Obwohl nach dem zweiten Weltkrieg auch Farben wie Pink modern wurden, blieb man in den kommenden Jahrzehnten überwiegend auf Rot festgelegt. Erst mit dem Aufkommen der Hippies in den 70er Jahren wurde es bunter. Und während Serien wie „Drei Engel für Charlie“ in den USA den Wunsch nach künstlichen Nägeln auslösten, gehörten Glitzerlacke und French Manicure genauso in die Ära der 80er Jahren, wie die Musik von David Bowie.
Grün, blau, gelb, orange – die 80er sind mit den bunten Farben zurück. Marken wie Essie und OPI haben Kultstatus erreicht. Doch in Zeiten des Internets und bei immer größer werdender Konkurrenz lassen sich die Nagellackhersteller außer immer neuen Farben allerhand einfallen, um den Stellenwert des Nagellacks als Accessoire zu unterstreichen. OPI, bekannt für seine außergewöhnlichen Lacknamen wie „Red My Fortune Cookie“ oder „ I'm not really a waitress“, kooperiert mit dem Computer-Hersteller Dell. Die Farbe des Laptops wird an den Nagellack angepasst. Zur Auswahl stehen 26 verschiedene Töne. Mit einer iPhone-App von OPI lassen sich die Nägel visuell lackieren, um den richtigen Farbton zu finden.
Der Autohersteller Volvo kehrt zu den Ursprüngen des Nagellacks zurück. „Ember Black“, „Vibrant Copper“ und „Cosmic White“ sind nicht nur die Lackfarben des neuen S60, sondern auch die zugehörigen Farben für die Nägel.

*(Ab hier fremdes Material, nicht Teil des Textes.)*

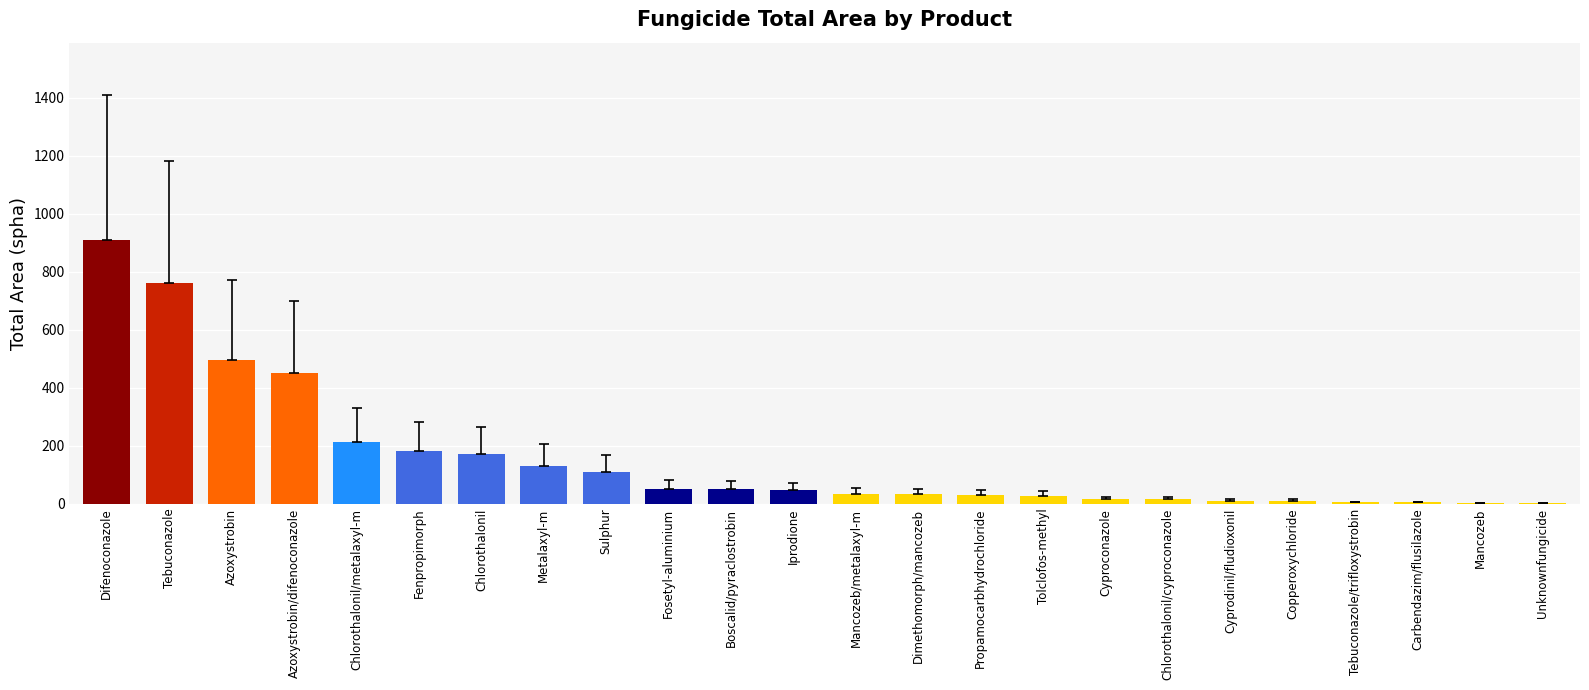

Is it true that the value at Azoxystrobin/difenoconazole is 778?

False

Auch Männer sollten Nagellack tragen. Zumindest wenn es nach Jahn Mihm geht. Der Gründer des Berliner Kosmetiklabels „Uslu Airlines“ behauptete in einem Interview: „Wenn man mit bunt manikürten Händen in eine Bar geht, muss man kein Bier mehr selber zahlen. Denn Frauen fahren total auf diesen Look ab.“
Ob Chanel einen speziellen Nagellack für Männer kreiert, ist fraglich. Dass die neuen Herbst/Winter-Farben wieder eine Massenhysterie auslösen werden, gilt als ziemlich sicher. „Wir spüren bereits, dass Paradoxal eine Farbe sein wird, die im Herbst eine große Rolle spielen wird.“, so Carolin Henk. Wer sich jetzt schon um einen Platz auf der Warteliste für den lila-schimmerden Lack bemüht, bekommt Paradoxal vielleicht noch vor der Küche oder dem Mini.